Fluoroantimonic acid thermally decomposes when heated, generating free hydrogen fluoride gas and liquid antimony pentafluoride. At temperatures as low as 40 °C, fluoroantimonic acid will release HF into the gas phase. Antimony pentafluoride liquid can be recovered from fluoroantimonic acid by heating and releasing HF into the gas phase. 
This extraordinarily strong acid protonates nearly all organic compounds, often causing dehydrogenation, or dehydration. In 1967, Bickel and Hogeveen showed that 2HF·SbF5 will remove H2 from isobutane and methane from neopentane to form carbenium ions:
- (CH3)3CH + H+ → (CH3)3C+ + H2
- (CH3)4C + H+ → (CH3)3C+ + CH4
It is also used in the manufacture of tetraxenon gold compounds.

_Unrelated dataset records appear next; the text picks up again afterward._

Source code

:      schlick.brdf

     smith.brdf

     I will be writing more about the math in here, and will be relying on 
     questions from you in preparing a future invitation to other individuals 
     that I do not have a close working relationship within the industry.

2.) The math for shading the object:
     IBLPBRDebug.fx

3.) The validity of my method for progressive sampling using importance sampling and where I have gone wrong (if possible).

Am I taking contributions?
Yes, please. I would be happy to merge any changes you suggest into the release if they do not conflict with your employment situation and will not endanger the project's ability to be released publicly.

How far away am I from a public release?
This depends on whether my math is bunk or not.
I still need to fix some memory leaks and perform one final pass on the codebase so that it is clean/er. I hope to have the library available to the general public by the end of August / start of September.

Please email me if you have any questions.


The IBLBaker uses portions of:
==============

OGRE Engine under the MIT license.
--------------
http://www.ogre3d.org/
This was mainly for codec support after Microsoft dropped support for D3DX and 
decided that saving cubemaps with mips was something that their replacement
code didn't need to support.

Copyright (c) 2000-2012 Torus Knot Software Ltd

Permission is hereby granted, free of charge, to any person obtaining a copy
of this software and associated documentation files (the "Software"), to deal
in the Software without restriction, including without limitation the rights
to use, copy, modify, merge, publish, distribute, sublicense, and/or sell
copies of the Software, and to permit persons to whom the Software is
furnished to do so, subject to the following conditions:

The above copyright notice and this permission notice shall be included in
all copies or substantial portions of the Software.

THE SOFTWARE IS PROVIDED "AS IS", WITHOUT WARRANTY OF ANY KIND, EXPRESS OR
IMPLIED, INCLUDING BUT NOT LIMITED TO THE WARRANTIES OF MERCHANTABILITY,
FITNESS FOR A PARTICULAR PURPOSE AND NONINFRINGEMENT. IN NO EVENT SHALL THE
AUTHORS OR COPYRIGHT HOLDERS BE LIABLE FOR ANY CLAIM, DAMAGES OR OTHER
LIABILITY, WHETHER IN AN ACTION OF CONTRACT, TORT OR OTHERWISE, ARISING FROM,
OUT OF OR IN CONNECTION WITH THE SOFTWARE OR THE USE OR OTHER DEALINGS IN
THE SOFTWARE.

HF-SbF5 is an extremely corrosive and toxic substance that is sensitive to moisture. As with most strong acids, fluoroantimonic acid can react violently with water due to the exothermic hydration. Only hydrogen fluoride can be used as a solvent for the acid, given that an aqueous solution can not be used. Heating fluoroantimonic acid is dangerous as well, as it decomposes into toxic fluorine gas. The only method of containment involves storage in a PTFE container as glass will dissolve upon contact. Safety gear must be worn at all times when handling or going anywhere near this corrosive substance, as fluoroantimonic acid can eat exposed flesh down to the bone while reacting violently with the water present in human cells.